By Jan Wolfe
WASHINGTON (Reuters) -President Donald Trump’s administration was on the defensive for much of the arguments before the U.S. Supreme Court over his sweeping tariffs. A major reason for that, according to legal experts, was the surprisingly harsh questioning by Justice Neil Gorsuch, a conservative who sometimes defies expectations.
In one notable exchange on Wednesday, Gorsuch said he was concerned by the administration’s assertion that the tariffs are permissible because of the president’s broad authority in dealing with foreign countries.
If that were true, Gorsuch said, “what would prohibit Congress from just abdicating all responsibility to regulate foreign commerce – for that matter, declare war – to the president?”
A 1977 LAW
The arguments focused on whether a 1977 law called the International Emergency Economic Powers Act, or IEEPA, meant for use during national emergencies gave Trump the power he claimed to impose tariffs. Every lower court to consider that question has ruled against Trump, but they allowed the tariffs to remain in place while the litigation made its way to the Supreme Court.
The Supreme Court has a 6-3 conservative majority, including three justices who Trump appointed during his first term in office. Gorsuch is one of those, appointed by Trump in 2017.
The court has proven receptive to Trump’s expansive view of presidential authority in a series of rulings since he returned to office in January. But the court primarily has confronted questions about Trump’s power through emergency orders that are not final rulings on the legal merits of his actions.
“Justice Gorsuch indicated more of an opposition than we had initially thought,” Walker Livingston, an analyst at the research firm Capstone, said about the tariffs.
The case marks the first time during Trump’s second term that the court is due to rule directly on one of his signature policies through its usual procedures, which include written briefings and an oral argument.
‘CORE POWER’
Some of the conservative justices signaled skepticism toward Trump’s arguments on Wednesday.
In one bad sign for the administration, Chief Justice John Roberts told Solicitor General D. John Sauer, arguing for the administration, that the tariffs are “the imposition of taxes on Americans, and that has always been the core power of Congress.”
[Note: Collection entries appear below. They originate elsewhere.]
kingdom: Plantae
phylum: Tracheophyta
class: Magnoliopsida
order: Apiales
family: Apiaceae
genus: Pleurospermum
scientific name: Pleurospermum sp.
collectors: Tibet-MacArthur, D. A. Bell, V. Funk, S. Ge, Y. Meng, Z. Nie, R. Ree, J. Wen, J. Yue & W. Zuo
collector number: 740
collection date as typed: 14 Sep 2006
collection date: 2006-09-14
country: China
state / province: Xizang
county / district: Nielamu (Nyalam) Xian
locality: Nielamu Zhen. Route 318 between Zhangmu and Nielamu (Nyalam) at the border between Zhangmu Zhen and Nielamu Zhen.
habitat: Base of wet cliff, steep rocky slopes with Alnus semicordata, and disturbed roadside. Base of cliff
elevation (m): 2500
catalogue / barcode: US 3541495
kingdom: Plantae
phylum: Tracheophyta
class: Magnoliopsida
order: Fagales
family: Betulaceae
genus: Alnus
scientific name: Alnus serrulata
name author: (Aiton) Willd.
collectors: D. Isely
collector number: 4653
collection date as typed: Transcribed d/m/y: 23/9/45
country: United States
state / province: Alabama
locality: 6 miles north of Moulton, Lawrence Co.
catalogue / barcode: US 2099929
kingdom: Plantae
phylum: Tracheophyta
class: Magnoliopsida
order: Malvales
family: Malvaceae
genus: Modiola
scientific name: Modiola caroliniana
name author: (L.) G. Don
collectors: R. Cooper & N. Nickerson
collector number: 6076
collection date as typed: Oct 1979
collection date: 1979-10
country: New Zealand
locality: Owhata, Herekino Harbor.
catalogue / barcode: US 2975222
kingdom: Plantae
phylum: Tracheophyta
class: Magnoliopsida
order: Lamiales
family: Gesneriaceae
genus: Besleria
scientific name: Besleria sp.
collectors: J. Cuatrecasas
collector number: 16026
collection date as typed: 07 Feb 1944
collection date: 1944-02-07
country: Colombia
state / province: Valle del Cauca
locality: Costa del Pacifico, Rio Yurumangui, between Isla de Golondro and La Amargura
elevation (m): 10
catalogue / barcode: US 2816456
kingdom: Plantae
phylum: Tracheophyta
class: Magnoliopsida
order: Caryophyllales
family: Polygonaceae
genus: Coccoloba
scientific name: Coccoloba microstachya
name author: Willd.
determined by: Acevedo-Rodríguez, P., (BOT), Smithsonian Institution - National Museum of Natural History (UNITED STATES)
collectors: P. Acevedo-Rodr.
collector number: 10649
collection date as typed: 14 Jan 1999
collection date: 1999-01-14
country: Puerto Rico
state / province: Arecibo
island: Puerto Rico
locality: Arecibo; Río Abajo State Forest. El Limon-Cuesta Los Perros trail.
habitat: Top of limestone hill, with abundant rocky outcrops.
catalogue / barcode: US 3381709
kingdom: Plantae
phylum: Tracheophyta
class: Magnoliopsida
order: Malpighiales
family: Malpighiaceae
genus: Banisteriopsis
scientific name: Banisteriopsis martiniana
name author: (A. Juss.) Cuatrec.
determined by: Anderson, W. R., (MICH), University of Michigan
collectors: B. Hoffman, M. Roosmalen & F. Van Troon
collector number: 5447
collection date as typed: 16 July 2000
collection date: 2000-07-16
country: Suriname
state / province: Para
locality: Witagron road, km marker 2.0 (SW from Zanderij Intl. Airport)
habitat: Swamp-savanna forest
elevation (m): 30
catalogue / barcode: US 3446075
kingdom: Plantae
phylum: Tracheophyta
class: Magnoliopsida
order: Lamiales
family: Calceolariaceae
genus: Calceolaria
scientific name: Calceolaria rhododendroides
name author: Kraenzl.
Conservative Justice Amy Coney Barrett, another Trump appointee, at times also expressed skepticism of Trump’s interpretation of IEEPA.
But Gorsuch in particular pushed back against Sauer’s arguments.
“Congress, as a practical matter, can’t get this power back once it’s handed it over to the president,” Gorsuch said of tariff authority. “It’s a one-way ratchet toward the gradual-but-continual accretion of power in the executive branch and away from the people’s elected representatives.”
Ashley Akers, a litigator at the firm Holland & Knight, called that a key moment from Wednesday. The exchange “highlighted the lack of a good answer on how Congress could reclaim authority without a veto-proof majority, portraying it as an irreversible shift,” Akers said.
Under questioning from Gorsuch, Sauer made some concessions that undermined the administration’s case, according to Todd N. Tucker, a political scientist at the Roosevelt Institute, a left-leaning think tank.
“Gorsuch correctly noted, and the DOJ (Department of Justice) agreed, that the president’s interpretation of IEEPA powers would allow a future president to declare a climate emergency and heavily tax gas-powered cars,” Tucker said.
While Gorsuch is a reliable conservative, he ruled against Trump in some high-profile matters during his first term. In 2018, Gorsuch sided with the court’s liberals and said a federal law that made it easier to deport immigrants who have been convicted of crimes was too vague to be enforced. Gorsuch also defied expectations by writing the court’s decision in a 2020 case that extended the Civil Rights Act of 1964’s protection against sex discrimination to cover sexual orientation and gender identity.
Tucker said Gorsuch has long been skeptical of executive branch agencies, but he is also a “presidentialist,” meaning he believes in the power and legitimacy of the president as leader.
“It was unclear what version of Gorsuch would show up today,” Tucker said.
In the end, Gorsuch ended up being “the biggest surprise” of the entire argument, Tucker said.